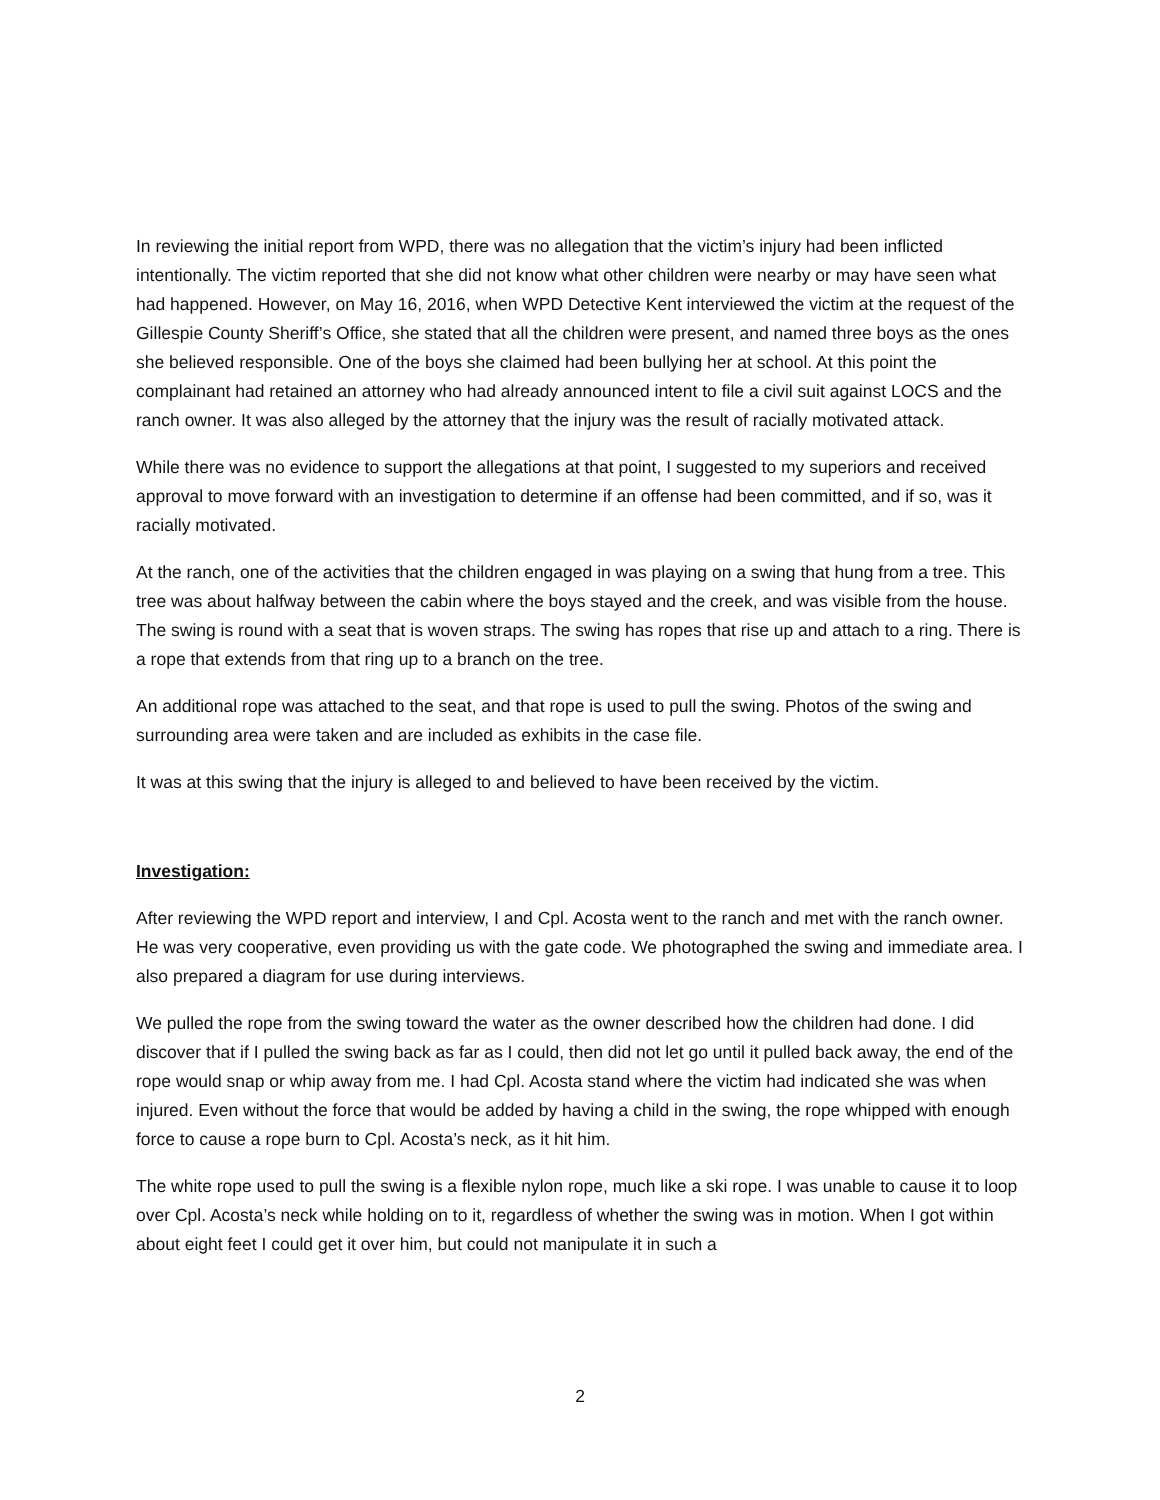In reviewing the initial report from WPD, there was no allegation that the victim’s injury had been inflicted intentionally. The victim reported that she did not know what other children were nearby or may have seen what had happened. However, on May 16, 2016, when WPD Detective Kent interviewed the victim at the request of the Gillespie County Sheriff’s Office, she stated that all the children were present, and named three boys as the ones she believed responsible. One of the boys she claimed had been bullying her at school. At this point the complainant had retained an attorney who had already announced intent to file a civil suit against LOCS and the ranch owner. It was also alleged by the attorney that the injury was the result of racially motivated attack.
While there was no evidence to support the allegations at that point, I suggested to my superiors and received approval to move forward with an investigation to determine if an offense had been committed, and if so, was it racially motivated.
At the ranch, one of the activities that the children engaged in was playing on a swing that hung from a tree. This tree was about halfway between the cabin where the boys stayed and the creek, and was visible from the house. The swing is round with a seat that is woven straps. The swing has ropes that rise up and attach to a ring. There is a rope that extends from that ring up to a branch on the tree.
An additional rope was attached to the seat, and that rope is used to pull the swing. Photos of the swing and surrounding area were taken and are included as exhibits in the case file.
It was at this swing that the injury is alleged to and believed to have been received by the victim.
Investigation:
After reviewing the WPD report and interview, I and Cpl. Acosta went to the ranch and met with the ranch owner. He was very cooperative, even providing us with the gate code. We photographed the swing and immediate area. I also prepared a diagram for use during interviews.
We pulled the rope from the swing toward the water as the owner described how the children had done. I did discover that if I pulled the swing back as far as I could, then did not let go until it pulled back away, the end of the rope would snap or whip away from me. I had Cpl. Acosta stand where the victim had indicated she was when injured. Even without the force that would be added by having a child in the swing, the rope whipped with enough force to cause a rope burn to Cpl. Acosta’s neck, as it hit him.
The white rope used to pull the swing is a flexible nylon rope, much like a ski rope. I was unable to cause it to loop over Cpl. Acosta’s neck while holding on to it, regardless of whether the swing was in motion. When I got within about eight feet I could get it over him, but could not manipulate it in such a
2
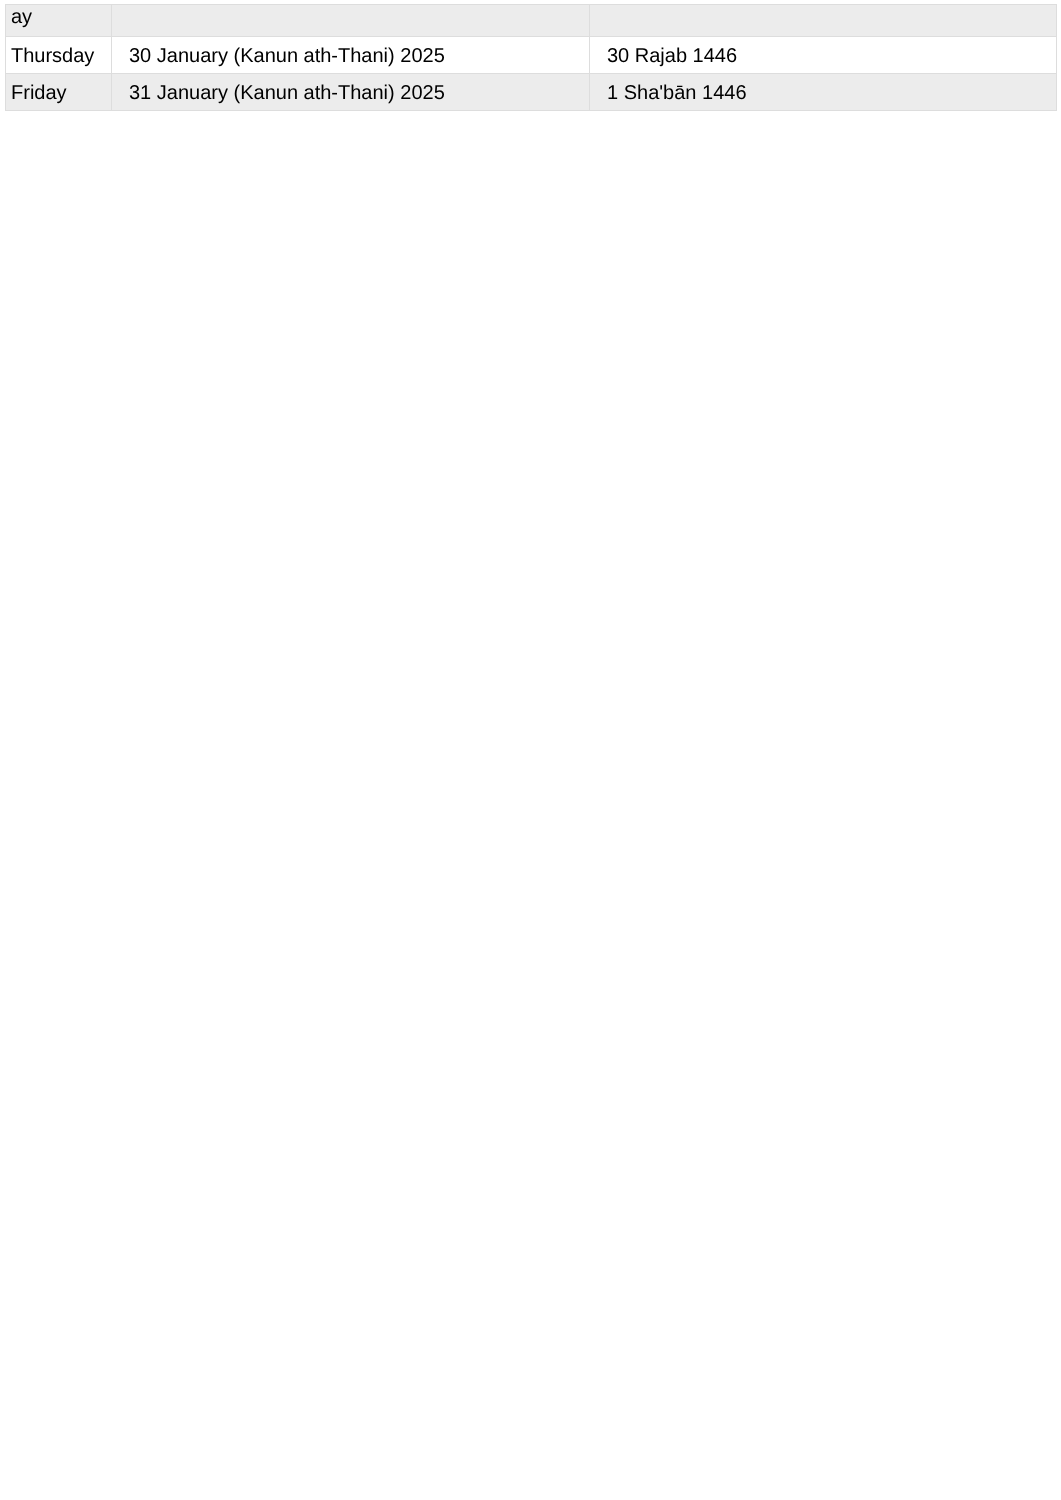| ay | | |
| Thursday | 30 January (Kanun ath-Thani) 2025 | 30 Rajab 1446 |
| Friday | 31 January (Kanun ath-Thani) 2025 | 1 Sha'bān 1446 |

**ASSIGNMENT:**
Gather, from the listing above, every line carrying the word "Thani".

**TASK RESPONSE:**
| Thursday | 30 January (Kanun ath-Thani) 2025 | 30 Rajab 1446 |
| Friday | 31 January (Kanun ath-Thani) 2025 | 1 Sha'bān 1446 |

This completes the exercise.